Bei der Digitalisierung von elektrischen Antrieben geht es aber nicht nur um Produktivität und Effizienz. Auch in Bezug auf die in der europäischen Maschinenrichtlinie festgelegten industriellen Sicherheitsstandards ergeben sich eine ganze Reihe an Vorteilen. Sind entsprechende Sicherheits-Features wie Safe Stop, Safe Limited Speed oder Safe Maximum Speed direkt in einen Frequenzumrichter implementiert (oder per Safety Card nachgerüstet), kann auf weitere redundant eingesetzte Sicherheitstechnik verzichtet werden. Sicheres Runterfahren, Drehzahllimitierungen oder weitere Sicherheitsfunktionen werden dann nicht nur digital eingestellt, geregelt und überwacht, sondern lassen sich auch besser in den laufenden Maschinenbetrieb integrieren (was z.B. in kürzeren Taktzeiten bei der Mensch/Maschine-Interaktion resultiert). Eine permanente Zustandsüberwachung von Antrieben und Maschinen ermöglicht zudem passgenaue und vorausschauende Wartungsprozesse, die vor Ausfällen und Unfällen schützen sowie die Lebenszyklen des verbauten Materials verlängern.

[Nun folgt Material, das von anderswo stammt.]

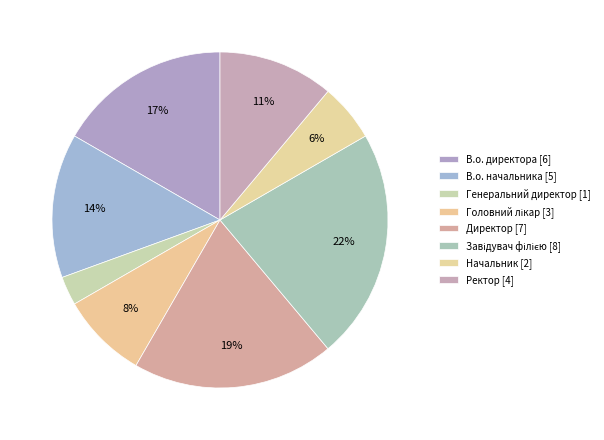

What is the change in value from В.о. директора to Начальник?

-4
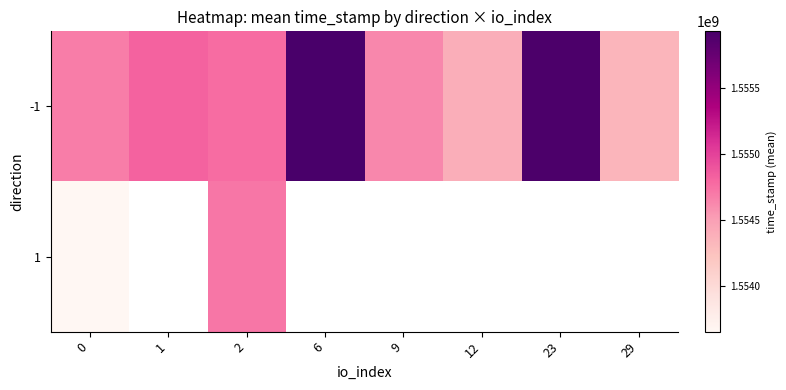

What is the maximum value for -1?

1555930772.0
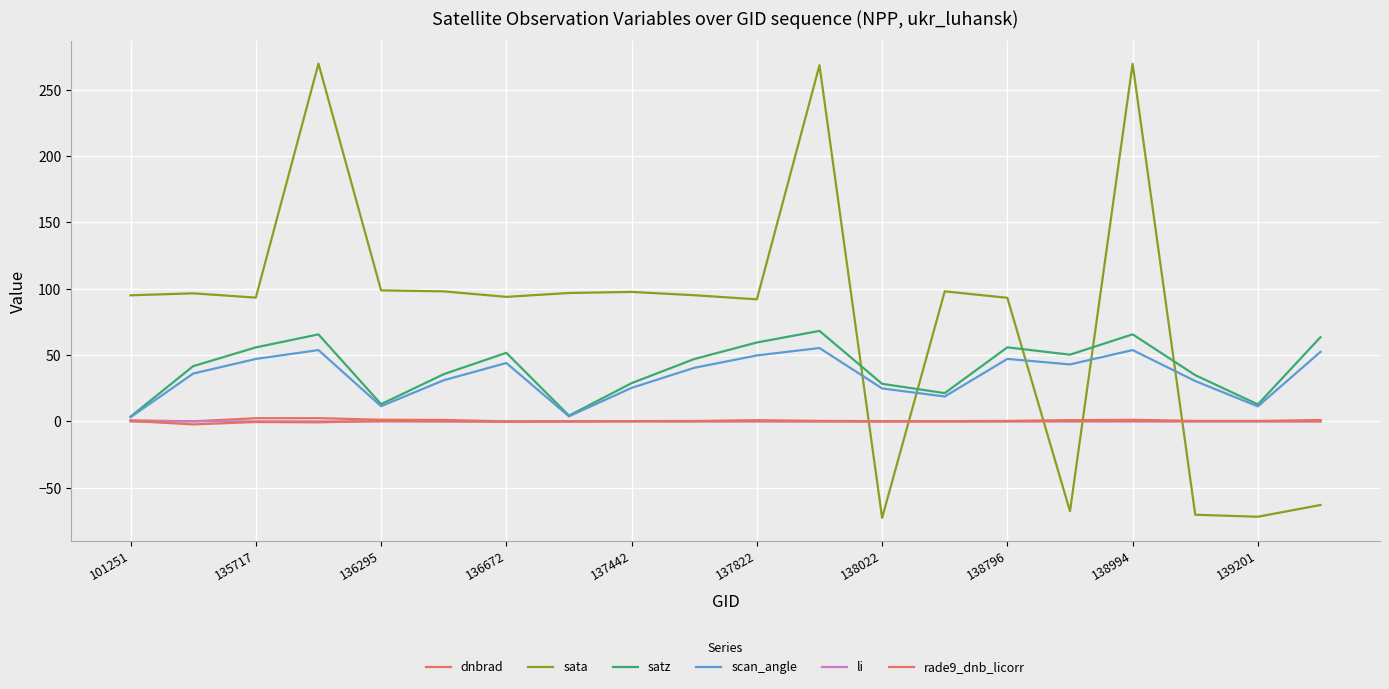

What is the sum of all rade9_dnb_licorr values?

0.7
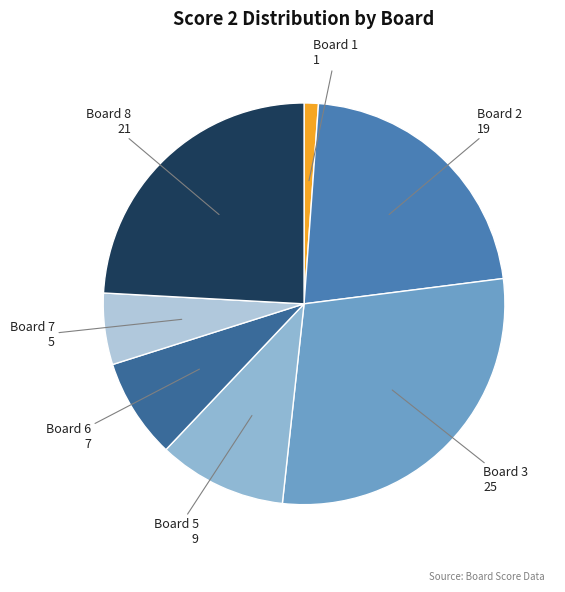

How many slices are in this pie chart?

7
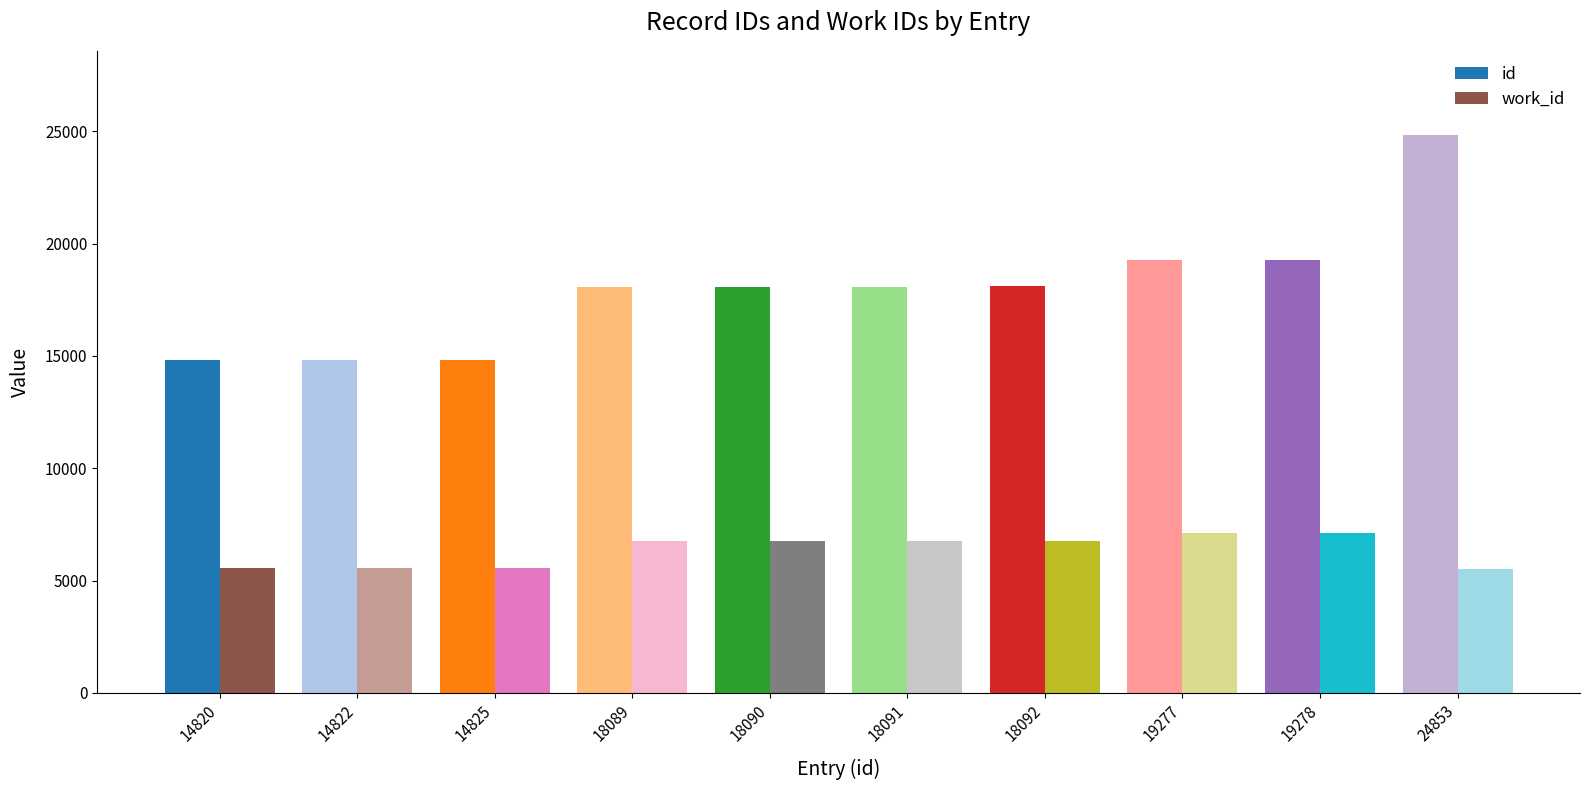

Which category has the highest value across all series?

24853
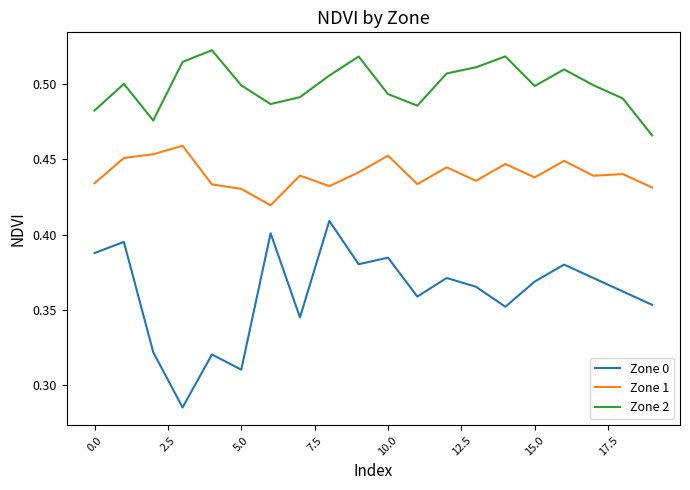

Rank the series by their average value, from highest to lowest.

Zone 2, Zone 1, Zone 0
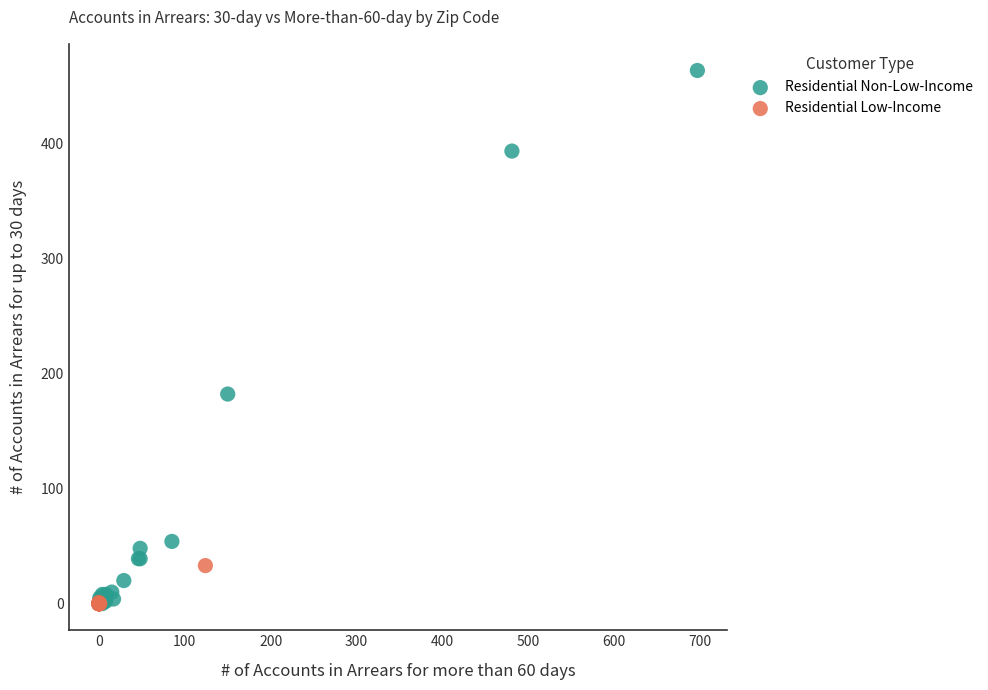

Which series reaches the maximum Y coordinate?

Residential Non-Low-Income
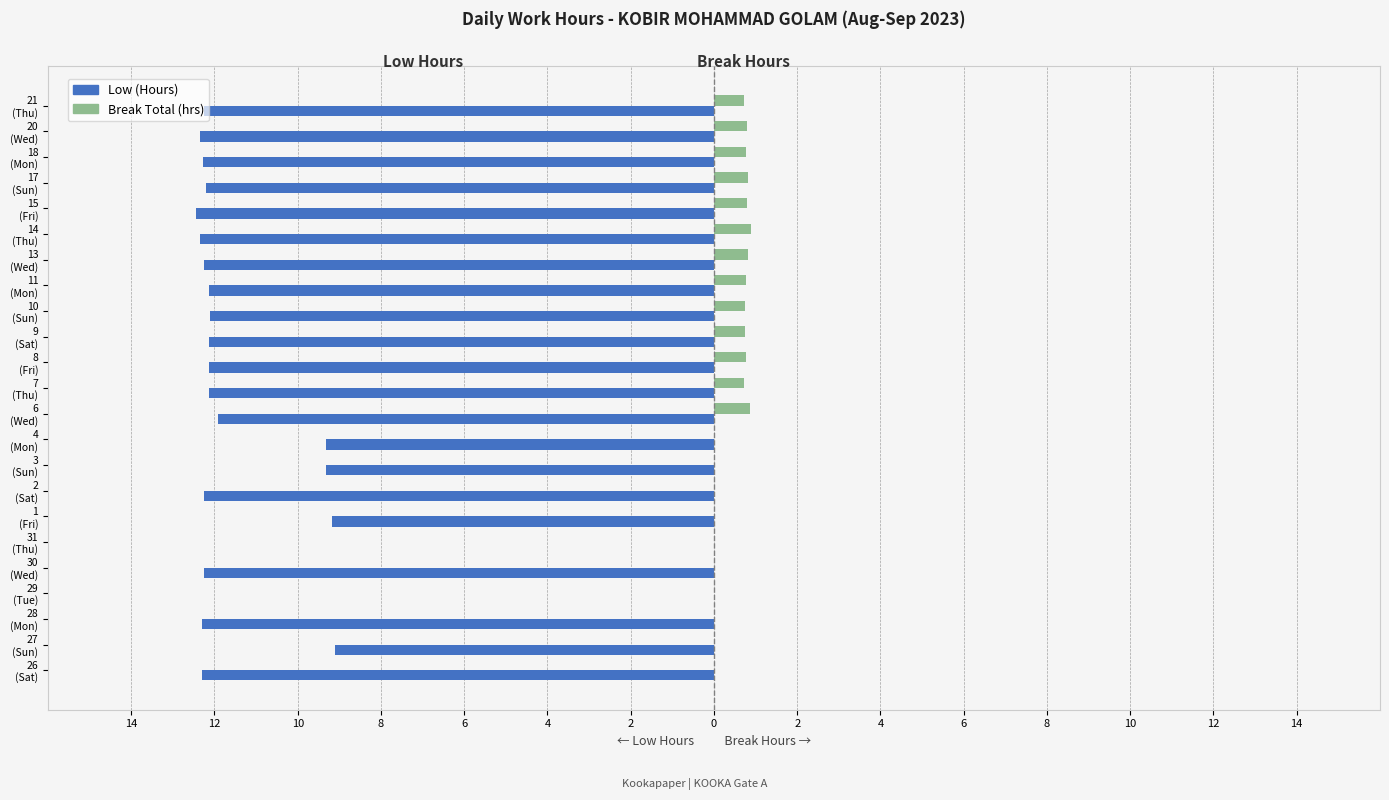

What are all the series names shown in the legend?

Low (Hours), Break Total (hrs)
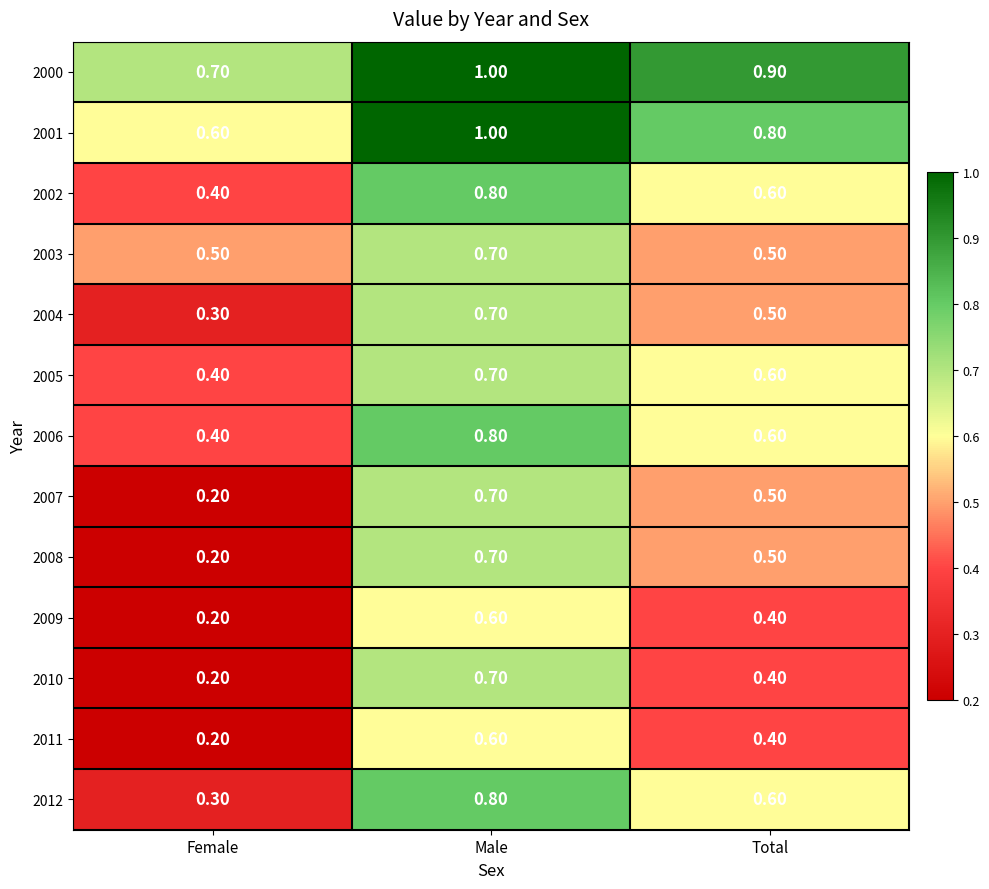

Rank the categories by 2007 value from highest to lowest.

Male, Total, Female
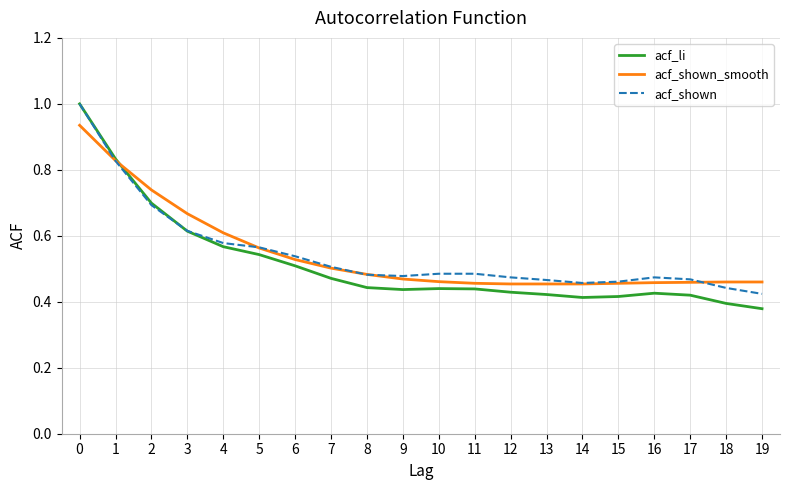

At which category does the chart reach its minimum across all series?

19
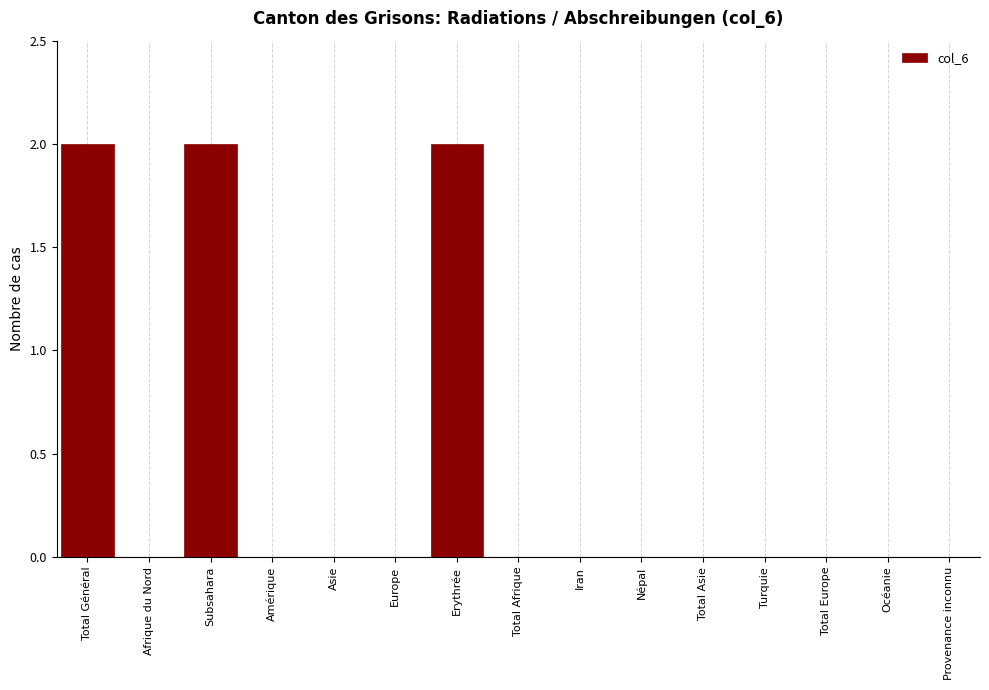

Reading left to right, transcribe all the data shown in this chart.

Total Général=2	Afrique du Nord=0	Subsahara=2	Amérique=0	Asie=0	Europe=0	Erythrée=2	Total Afrique=0	Iran=0	Népal=0	Total Asie=0	Turquie=0	Total Europe=0	Océanie=0	Provenance inconnu=0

Auf diese Weise lassen sich Sicherheits-Features effizienzsteigernd und gewinnbringend in das Motormanagement integrieren.

 Für ein zukunftsfähiges Motormanagement bietet Schneider Electric ein Komplettangebot an digitalen Feldgeräten, Steuerungen und Softwarelösungen. Innerhalb der IIoT-Architektur EcoStruxure sind sämtliche Komponenten durchgängig miteinander vernetzt.
Für ein zukunftsfähiges Motormanagement bietet Schneider Electric ein Komplettangebot an digitalen Feldgeräten, Steuerungen und Softwarelösungen. Innerhalb der IIoT-Architektur EcoStruxure sind sämtliche Komponenten durchgängig miteinander vernetzt.Bild: Schneider Electric GmbH

Daten in einer ganzheitlichen Lösungsarchitektur

Sind alle weißen Flecken in Sachen digitaler Vernetzung nach und nach von der Landkarte einer Industrieanlage verschwunden und jeder Motor, Anlasser, Frequenzumrichter, Safety Controller und Schütz digital erfasst, dann gilt es, aus den vielen in Echtzeit erhobenen Daten Mehrwert zu generieren. Gerade im Fall komplexer Anlagen ist das ohne intelligente Software Tools nicht zu leisten. Dafür ganz wichtig: Die in das digitale Netz integrierten mechatronischen Komponenten müssen sich datentechnisch verstehen. Schneider Electric hat z.B. mit EcoStruxure Machine eine ganzheitliche, offene und IIoT-fähige Lösungsarchitektur für die Industrie entwickelt, innerhalb der vernetzte Geräte – beispielsweise digital erfasste Asynchronmotoren, Frequenzumrichter und Leistungsschalter – zu durchgängiger Datenkommunikation mit Steuerung und Software fähig sind. Auf dieser Basis lassen sich die erfassten Daten mithilfe entsprechender Digital Services wie Line Monitoring, Advisor- oder KI-Lösungen für Maschinenüberwachung, Planung und Durchführung von Wartungseinsätzen nutzen – und das entweder direkt vor Ort in der Werkshalle oder aber remote (cloudbasiert) über entsprechende mobile Endgeräte. Zudem dienen die Ergebnisse als Grundlage für Prozessverbesserungen und strategische Geschäftsentscheidungen.